Using the topic modules

I plan to create enough modules to support two overlapping IT literacy courses -- one for students with IT majors like computer science or information systems and a second version for students in other majors.

The topic modules are stored as blog posts, so each has a unique URL (permalink) and tag terms for retrieval. The blog also has a text search box at the top. An instructor might use a single module, a list of modules on a common theme like this one on writing for the Internet, or, as I do, an entire course.

If you are taking CIS 275, you will usually access the topic modules through the list of links to the topic modules we have covered. You will typically access assignments by clicking on links in the topic modules. You may also go directly to the assignment blog.

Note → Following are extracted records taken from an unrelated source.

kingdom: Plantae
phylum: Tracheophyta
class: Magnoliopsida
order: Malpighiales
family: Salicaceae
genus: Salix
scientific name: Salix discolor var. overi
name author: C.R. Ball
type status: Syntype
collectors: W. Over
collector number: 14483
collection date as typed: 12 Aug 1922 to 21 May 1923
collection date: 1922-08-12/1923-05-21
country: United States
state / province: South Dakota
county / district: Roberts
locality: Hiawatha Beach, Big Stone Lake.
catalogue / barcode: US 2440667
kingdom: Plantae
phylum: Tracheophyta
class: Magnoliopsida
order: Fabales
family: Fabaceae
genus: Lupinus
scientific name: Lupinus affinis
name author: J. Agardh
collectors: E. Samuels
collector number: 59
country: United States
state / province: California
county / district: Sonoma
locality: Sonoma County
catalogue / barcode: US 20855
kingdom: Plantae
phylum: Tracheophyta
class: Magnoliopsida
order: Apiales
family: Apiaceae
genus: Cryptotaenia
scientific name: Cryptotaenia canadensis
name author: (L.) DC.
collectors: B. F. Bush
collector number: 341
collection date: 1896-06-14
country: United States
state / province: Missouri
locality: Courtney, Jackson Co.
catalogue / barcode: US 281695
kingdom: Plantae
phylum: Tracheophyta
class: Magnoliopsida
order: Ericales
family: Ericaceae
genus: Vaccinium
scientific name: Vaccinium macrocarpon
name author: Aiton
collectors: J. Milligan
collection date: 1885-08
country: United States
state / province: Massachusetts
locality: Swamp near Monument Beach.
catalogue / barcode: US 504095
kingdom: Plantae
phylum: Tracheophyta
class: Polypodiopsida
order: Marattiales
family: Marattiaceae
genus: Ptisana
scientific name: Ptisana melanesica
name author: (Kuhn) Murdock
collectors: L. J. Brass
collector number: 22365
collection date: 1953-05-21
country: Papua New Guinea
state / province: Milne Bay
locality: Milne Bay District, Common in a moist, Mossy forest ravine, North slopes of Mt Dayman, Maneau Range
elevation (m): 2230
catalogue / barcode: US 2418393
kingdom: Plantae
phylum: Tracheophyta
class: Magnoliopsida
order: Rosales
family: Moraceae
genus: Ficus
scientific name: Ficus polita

I am using the topic module and assignment blogs as database and constantly adding new posts and editing old ones. Feel free to comment on any of the posts -- correct an error, suggest ways to improve the explanation, suggest new assignments, let me know if something is confusing, discuss the self-study questions, etc.

Do not be confused by the fact that our course material is on the Internet rather than printed in a textbook. We are used to reading Internet material superficially, but that will not suffice for our electronic text. You cannot skim the topic modules like a note on your Facebook wall. They require study and reflection like a chapter in a text book.

Each module has a list of the concepts and skills it covers. Use that as a checklist -- do not go on until you have acquired the skills and understand the concepts. If one is unclear, go back over the material or get help.

There are also self-study questions at the end of each PowerPoint presentation. Those also allow you to test your comprehension. You should also use the assignments for self-assessment. If you can do them, and understand how they complement the topic module, you are in good shape.

I encourage you to use networked tools to help each other. You can ask questions and discuss the topic notes and assignments in their comment sections. Students in past classes have also set up email lists, wiki pages and threaded discussions to discuss the self-study questions, assignments, and quiz questions.